La Caisse nationale de retraites et d’assurances (CNRA), qui gère la retraite des parlementaires, est au bord de la faillite. En 2014, elle a versé aux 730 parlementaires des retraites se chiffrant à 56.87 MDH alors que leurs cotisations n’étaient que de 38.58 MDH. Un déficit de 18 MDH.

Le mal des retraites, qualifiées de retraites à «deux francs» par la ministre déléguée Charafat Afailal, ronge le Parlement. Et la question ne cesse de provoquer des débats houleux au sein de la majorité comme de l’opposition. Certains députés ont ainsi déclaré vouloir renoncer à cette retraite. Parmi eux, notamment, Abdelaziz Aftati du Parti Justice et développement (PJD) et Yassine Radi de l’Union constitutionnelle (UC).

La Caisse nationale de retraites et d’assurances (CNRA), qui prend en charge la gestion des retraites des parlementaires, serait bel et bien au bord de la faillite. Le bureau de la première Chambre tiendra d’ailleurs, lundi prochain, une réunion consacrée à la situation de cette Caisse qui dépend de la Caisse de dépôt et de gestion (CDG), rapporte le quotidien Akhbar Al Yaoum dans son édition de jeudi et vendredi 24 et 25 décembre.

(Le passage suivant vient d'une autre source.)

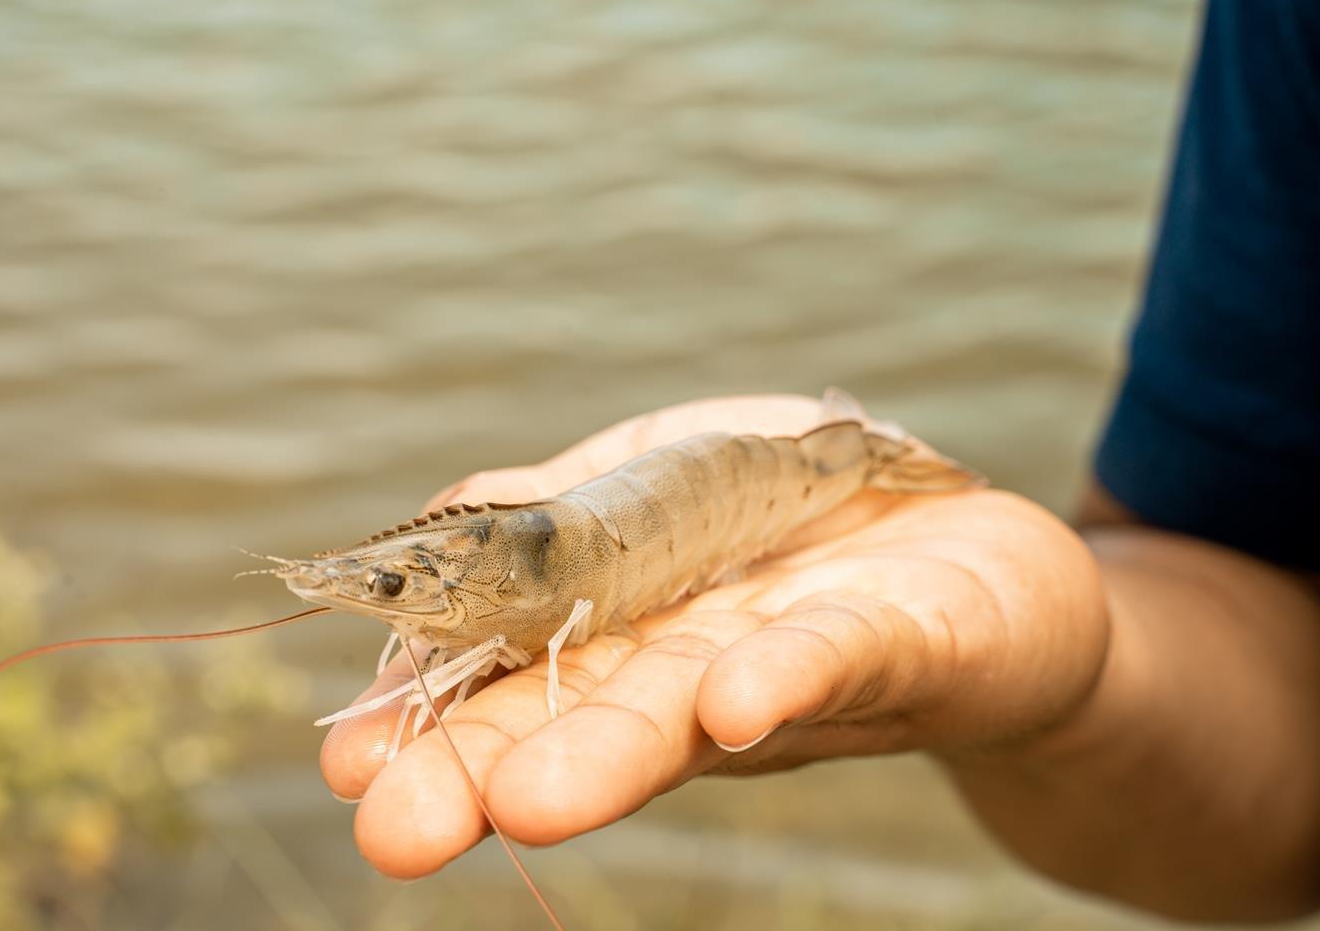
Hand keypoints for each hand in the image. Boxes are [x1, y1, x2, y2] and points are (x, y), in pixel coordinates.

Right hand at [318, 394, 1108, 877]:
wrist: (970, 553)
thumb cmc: (793, 518)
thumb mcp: (656, 487)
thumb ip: (556, 510)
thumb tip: (440, 520)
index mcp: (625, 633)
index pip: (513, 677)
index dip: (432, 716)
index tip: (348, 767)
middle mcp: (695, 668)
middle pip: (584, 717)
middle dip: (487, 770)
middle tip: (394, 832)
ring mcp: (797, 660)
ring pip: (694, 708)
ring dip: (611, 751)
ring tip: (528, 799)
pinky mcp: (908, 637)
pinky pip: (842, 657)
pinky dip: (785, 678)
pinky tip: (729, 701)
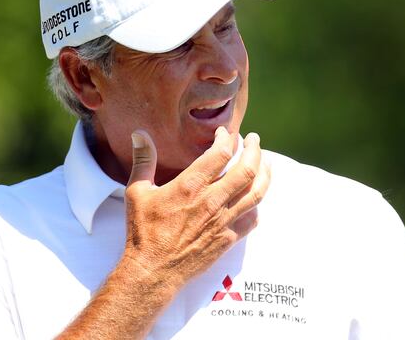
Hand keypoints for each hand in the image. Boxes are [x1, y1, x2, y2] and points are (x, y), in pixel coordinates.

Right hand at [122, 127, 270, 287]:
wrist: (153, 271)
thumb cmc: (143, 231)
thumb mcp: (137, 192)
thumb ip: (143, 160)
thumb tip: (139, 134)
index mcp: (191, 186)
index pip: (221, 153)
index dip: (227, 138)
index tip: (225, 133)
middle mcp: (212, 201)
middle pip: (247, 169)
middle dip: (254, 149)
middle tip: (253, 139)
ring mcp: (223, 221)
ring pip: (256, 193)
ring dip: (265, 174)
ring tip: (267, 163)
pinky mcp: (228, 239)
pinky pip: (253, 219)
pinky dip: (257, 205)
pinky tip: (255, 198)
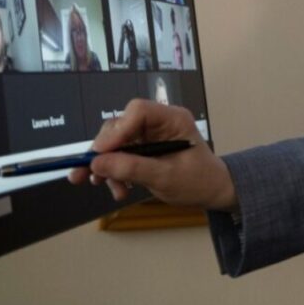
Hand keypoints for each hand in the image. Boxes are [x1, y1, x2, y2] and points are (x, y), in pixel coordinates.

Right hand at [67, 98, 237, 211]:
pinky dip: (114, 172)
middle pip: (120, 126)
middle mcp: (158, 122)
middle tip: (92, 175)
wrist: (211, 192)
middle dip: (105, 153)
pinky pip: (119, 155)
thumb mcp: (165, 177)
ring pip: (115, 143)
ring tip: (109, 188)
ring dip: (108, 167)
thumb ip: (131, 168)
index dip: (116, 131)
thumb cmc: (198, 181)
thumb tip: (96, 163)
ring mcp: (149, 135)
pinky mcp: (142, 149)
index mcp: (172, 119)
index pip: (138, 111)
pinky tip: (118, 189)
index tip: (99, 154)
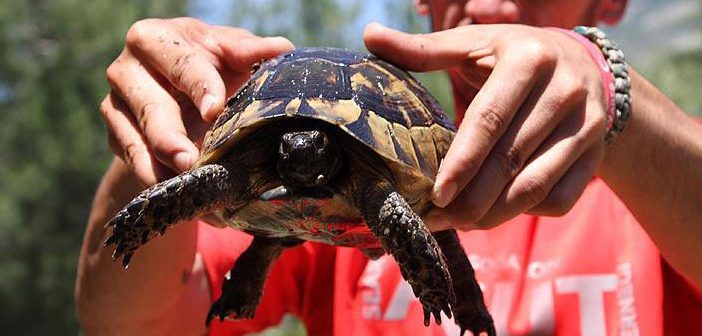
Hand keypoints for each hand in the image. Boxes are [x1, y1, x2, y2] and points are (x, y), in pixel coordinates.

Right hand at [100, 17, 292, 184]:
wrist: (180, 91)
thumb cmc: (209, 63)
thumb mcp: (228, 53)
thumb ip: (249, 51)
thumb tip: (281, 49)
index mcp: (155, 39)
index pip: (180, 63)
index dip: (199, 86)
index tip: (215, 110)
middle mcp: (126, 70)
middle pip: (151, 108)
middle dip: (171, 138)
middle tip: (191, 161)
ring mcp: (116, 107)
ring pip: (138, 143)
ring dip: (163, 169)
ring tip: (186, 189)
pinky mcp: (116, 138)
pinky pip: (136, 165)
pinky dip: (160, 184)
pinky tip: (183, 202)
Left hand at [364, 23, 607, 229]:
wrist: (584, 65)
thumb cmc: (513, 56)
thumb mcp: (474, 44)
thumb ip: (424, 48)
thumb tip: (369, 35)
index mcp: (530, 58)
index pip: (490, 119)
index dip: (461, 161)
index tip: (435, 194)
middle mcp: (566, 91)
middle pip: (511, 160)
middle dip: (471, 199)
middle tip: (438, 219)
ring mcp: (588, 126)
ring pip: (536, 187)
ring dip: (495, 215)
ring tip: (460, 223)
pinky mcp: (596, 155)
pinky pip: (561, 200)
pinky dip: (526, 213)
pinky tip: (498, 211)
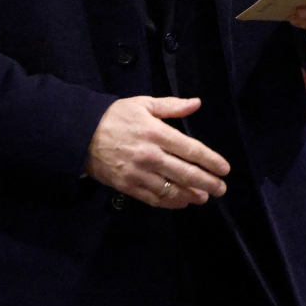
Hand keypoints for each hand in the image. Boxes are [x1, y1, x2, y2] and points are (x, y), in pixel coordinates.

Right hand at [85, 96, 230, 208]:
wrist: (81, 134)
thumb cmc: (116, 116)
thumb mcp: (144, 104)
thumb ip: (172, 106)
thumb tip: (196, 103)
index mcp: (157, 133)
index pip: (191, 149)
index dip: (210, 160)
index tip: (224, 169)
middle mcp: (151, 156)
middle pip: (185, 173)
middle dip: (207, 182)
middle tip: (221, 189)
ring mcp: (139, 174)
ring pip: (171, 189)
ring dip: (191, 195)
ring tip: (204, 197)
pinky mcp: (127, 187)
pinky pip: (153, 198)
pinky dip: (169, 203)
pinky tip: (181, 203)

Et de préciser que la CNRA avait adressé une correspondance au président de la première Chambre pour l’appeler à trouver une solution à cette crise en revoyant à la hausse la cotisation des parlementaires et de l’Etat.

S’appuyant sur des relevés financiers de la caisse de la CNRA, le quotidien relève que les cotisations des parlementaires étaient, en 2014, de l’ordre de 38.58 millions de dirhams, alors que les pensions versées par la CNRA se chiffraient à 56.87 millions de dirhams. Le déficit s’élève ainsi à plus de 18 millions de dirhams pour une seule année.

La principale cause de ce dysfonctionnement serait imputable, selon le quotidien, à l’augmentation du nombre des parlementaires qui bénéficient de ces retraites.

Dans une déclaration au quotidien, Abdelaziz Aftati, membre du PJD, a appelé à «une réforme radicale du système de retraites des parlementaires pour s’aligner sur les autres régimes ordinaires ou la supprimer définitivement». Et de critiquer l’institution parlementaire qui débat des retraites des fonctionnaires alors que «les retraites de ses parlementaires sont versées sous la table».

Par ailleurs, le quotidien fait remarquer que le système des retraites des pays occidentaux n’octroie de pensions aux parlementaires qu’après l’âge de soixante ans.